Acute Brain Ischemia

Acute Brain Ischemia

Ashley Davidoff MD

The Common Vein Copyright 2010


Acute brain ishemia takes two main clinical forms;

Cerebrovascular accident (Stroke)

Transient Ischemic Attack

Cerebrovascular accident (CVA), or stroke, is a complex neurological syndrome circulatory in origin caused by acute changes in either local or global brain function as a result dysfunction of cerebral blood flow from thrombosis, embolism, or cerebral hemorrhage with symptoms lasting more than 24 hours. About 85% of strokes are ischemic and 15% due to cerebral hemorrhage.

A transient ischemic attack (TIA), is sudden loss of brain function for less than 24 hours due to embolism or vascular thrombosis and is  part of the same spectrum of disorders.

Structurally the thrombosis and hemorrhage tends to be unoifocal, while embolic disease is multifical.

Functionally  the brain is unable to tolerate hypoxia nor the secodary effects of hypoxia including inefficient enzymatic processes which result in excess sodium and calcium entering the cell and causing cell edema and apoptosis.  The brain requires constant delivery of glucose and oxygen.
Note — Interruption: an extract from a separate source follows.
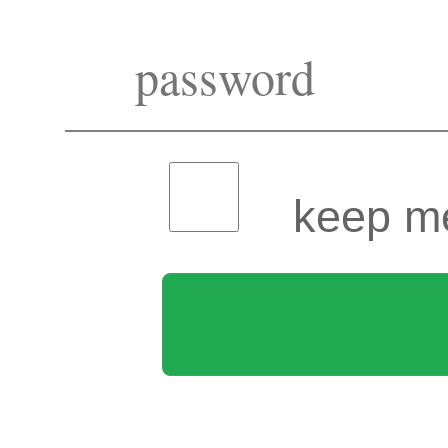
keep me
Normal fblood flow is approximately 65 mL/min/ 100grs of tissue. When the flow is reduced to less than 25, and if circulation is restablishe then function can be restored.  If however  flow is reduced to less than 10 to 12mL/min/ 100grs of tissue, then irreversible changes result.

Clinically, the patient presents with focal sensory or motor deficits.  Disorders of the carotid circulation more commonly results in deficits in language (aphasia) or with motor deficits more commonly of the face and upper limbs. Aphasia is usually caused a focal abnormality in the left hemisphere which is commonly  dominant for language.  When involvement is in the vertebrobasilar system, symptoms are more commonly of cerebellar motor dysfunction, including ataxia, or with cranial nerve motor dysfunction, such as dysphagia dysphagia, or dysarthria.
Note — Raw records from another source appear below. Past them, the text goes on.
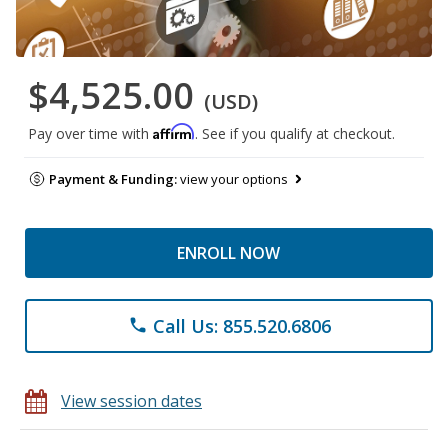
$4,525.00
(USD)
Affirm
Pay over time with
. See if you qualify at checkout.
Payment & Funding:
view your options
ENROLL NOW
Call Us: 855.520.6806
phone
View session dates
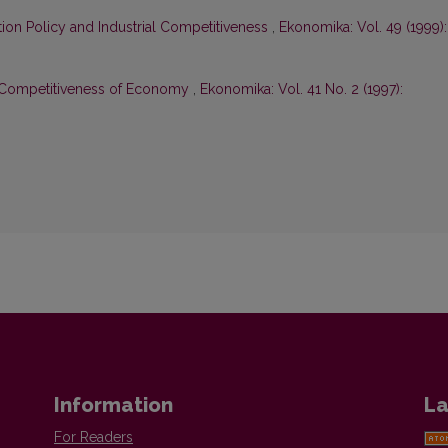
ion Policy and Industrial Competitiveness
,
Ekonomika: Vol. 49 (1999):
d Competitiveness of Economy
,
Ekonomika: Vol. 41 No. 2 (1997):
Information
La
For Readers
The diagnosis is based on the clinical presentation and on imaging.   CT provides an early capability of quickly establishing the presence of hemorhagic change and thus provides a direction for therapy.  Howevere it is not sensitive to the early changes of non hemorrhagic stroke which requires MRI for documentation.

In the hyperacute phase, CT may show hyperdensity of the middle cerebral artery.  Within about 3 hours of onset CT may show hypodense changes if the stroke is large.  After 5-6 hours the chance of visualising a non hemorrhagic stroke increases.

MRI is more sensitive to the early changes of stroke particularly if diffusion weighted imaging (DWI) sequence is employed. T2 weighted sequences and  FLAIR are helpful as well.

Treatment with anticoagulation is optimised if used early in the process as long as hemorrhagic infarction is excluded.

Acute Stroke Conjugate GAze and dense Left MCA

The CT is from a 86year old male with an acute right sided stroke. The CT shows a dense left middle cerebral artery (LMCA) (maroon overlay in b) associated with deviation of the eyes (lenses overlaid in blue in d) to the side of the lesion and away from the side of the clinical weakness. (Prevosts sign) and is commonly associated with spatial neglect.

Courtesy Ashley Davidoff MD 98535c.8s

Hypertonoicty Due to  a Chronic Stroke

60 year old malewith The classical appearance of hypertonia of upper limb and hand muscles is shown in this CT volume rendered image. The hand and elbow are flexed as a result of involvement on the contralateral motor cortex.